▸ **Work to do**: Keep going with the story about the mad magician's runaway flying pig, picking up right after its last sentence.

▸ **Document section**:

## begin

It seems our mad magician had asked the fine maid Delara (mmmm) to marry him... to which she replies "When pigs fly." Now, I might not be the shiniest crown in the coinpurse, but it was plain to see how that would end. Sure enough, he went home, and made a flying pig for her. In a bit of absent-mindedness (perhaps there was wine involved?), he left a window open, and it flew away. This is where we come in. He wanted us to find his flying pig. My purse was getting a bit thin, but this was a ridiculous job, particularly for a professional such as myself. It'd take a lot of Gold Imperials to get me on this job.
Five hundred is a lot of Imperials. Dust just about bowled me over when he heard how much. The fella's been feeling a little lean, though if that's normal for him he can't say for sure.

## end

▸ **Dataset extract**:

## begin

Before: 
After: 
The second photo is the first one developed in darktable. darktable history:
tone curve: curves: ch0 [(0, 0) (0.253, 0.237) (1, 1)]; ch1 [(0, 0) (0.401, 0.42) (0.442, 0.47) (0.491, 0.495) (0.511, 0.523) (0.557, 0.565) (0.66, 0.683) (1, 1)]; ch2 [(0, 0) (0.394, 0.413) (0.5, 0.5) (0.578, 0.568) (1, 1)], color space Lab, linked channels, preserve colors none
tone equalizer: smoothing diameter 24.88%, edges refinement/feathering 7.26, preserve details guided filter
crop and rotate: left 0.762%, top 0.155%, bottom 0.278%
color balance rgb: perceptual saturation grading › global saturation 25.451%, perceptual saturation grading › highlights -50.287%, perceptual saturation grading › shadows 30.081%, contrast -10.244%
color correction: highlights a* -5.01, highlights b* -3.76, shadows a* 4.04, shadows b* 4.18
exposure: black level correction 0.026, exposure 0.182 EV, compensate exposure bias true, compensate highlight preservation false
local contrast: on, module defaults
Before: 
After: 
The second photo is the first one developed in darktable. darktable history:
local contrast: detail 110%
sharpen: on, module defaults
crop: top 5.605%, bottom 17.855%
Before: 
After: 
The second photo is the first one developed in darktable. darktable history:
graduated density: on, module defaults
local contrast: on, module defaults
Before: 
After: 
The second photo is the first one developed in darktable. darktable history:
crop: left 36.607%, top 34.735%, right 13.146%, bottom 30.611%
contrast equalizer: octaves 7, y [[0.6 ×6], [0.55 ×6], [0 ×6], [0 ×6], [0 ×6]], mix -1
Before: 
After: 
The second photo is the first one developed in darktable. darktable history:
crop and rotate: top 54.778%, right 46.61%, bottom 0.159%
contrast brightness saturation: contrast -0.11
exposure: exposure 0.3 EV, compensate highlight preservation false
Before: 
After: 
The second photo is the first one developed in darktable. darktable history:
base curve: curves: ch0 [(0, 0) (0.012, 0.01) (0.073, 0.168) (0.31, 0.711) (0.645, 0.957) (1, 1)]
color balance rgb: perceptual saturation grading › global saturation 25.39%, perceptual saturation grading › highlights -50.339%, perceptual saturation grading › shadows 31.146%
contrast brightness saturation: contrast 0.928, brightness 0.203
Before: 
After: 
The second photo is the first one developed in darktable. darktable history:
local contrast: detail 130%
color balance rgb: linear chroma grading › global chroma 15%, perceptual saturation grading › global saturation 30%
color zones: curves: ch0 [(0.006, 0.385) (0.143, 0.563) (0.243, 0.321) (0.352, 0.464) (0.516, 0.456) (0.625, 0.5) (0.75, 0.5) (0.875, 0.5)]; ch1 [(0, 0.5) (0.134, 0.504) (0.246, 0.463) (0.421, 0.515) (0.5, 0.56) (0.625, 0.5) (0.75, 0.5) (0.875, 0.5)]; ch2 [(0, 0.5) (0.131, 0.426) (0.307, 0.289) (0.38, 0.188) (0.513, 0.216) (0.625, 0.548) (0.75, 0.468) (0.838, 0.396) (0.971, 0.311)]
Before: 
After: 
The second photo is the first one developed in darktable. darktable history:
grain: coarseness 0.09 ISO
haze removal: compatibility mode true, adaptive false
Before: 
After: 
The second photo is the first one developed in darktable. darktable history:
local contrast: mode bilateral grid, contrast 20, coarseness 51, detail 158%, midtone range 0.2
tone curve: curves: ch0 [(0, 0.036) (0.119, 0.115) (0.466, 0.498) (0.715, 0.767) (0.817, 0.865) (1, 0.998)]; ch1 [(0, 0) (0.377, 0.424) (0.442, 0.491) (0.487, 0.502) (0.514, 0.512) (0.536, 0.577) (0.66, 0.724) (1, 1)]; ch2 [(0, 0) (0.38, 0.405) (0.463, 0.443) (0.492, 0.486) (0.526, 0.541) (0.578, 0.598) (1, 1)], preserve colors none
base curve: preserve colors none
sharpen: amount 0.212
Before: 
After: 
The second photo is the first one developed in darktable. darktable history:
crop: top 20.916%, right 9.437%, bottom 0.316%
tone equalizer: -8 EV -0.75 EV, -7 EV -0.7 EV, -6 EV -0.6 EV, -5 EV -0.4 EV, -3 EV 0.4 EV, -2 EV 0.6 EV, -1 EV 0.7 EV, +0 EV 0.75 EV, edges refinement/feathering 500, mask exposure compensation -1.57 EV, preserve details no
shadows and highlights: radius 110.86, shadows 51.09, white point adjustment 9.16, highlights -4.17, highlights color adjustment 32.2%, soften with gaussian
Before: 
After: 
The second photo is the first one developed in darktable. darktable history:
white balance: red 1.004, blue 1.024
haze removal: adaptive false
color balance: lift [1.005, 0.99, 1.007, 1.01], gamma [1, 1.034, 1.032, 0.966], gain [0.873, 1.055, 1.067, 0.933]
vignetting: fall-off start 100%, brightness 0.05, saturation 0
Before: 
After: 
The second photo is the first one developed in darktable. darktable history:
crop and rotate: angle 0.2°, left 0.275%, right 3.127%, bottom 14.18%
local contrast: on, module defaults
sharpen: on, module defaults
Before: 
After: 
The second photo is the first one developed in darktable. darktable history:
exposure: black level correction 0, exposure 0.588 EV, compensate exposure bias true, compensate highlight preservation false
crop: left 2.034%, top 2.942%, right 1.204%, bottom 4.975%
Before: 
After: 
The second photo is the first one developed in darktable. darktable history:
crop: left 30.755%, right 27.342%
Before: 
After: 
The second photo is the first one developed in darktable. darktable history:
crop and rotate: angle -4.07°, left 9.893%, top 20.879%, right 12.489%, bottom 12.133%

## end

▸ **Exercise answer**:
So we get our gear, get ourselves a net from the local general store (run by a strange gnome... but that's like saying "burly dwarf" or "indecisive sproog"... more on him later), and set out to find our pig. Following a lead from a local farmer, we head into the woods. We run into a sorry looking pair of wanderers, who none of us took for well-meaning. Harl was nice enough to feed 'em though, and send them off to town. Maybe Aladar will have some burrowing carp for them to locate. Then our fortunes turned - squealing, and lots of it. Only problem, it was coming from a giant spider web... complete with giant spider. We took a couple of shots at it to bring it down to where we could take care of it properly, preferably squashed flat by The Judge.
Hmm? Oh, that's my mace. It settles arguments very quickly, often in my favor. Wulfram named it. The other suggestion was "Reconsidering Your Thoughts About Having A Family," but the handle wasn't long enough for all of that.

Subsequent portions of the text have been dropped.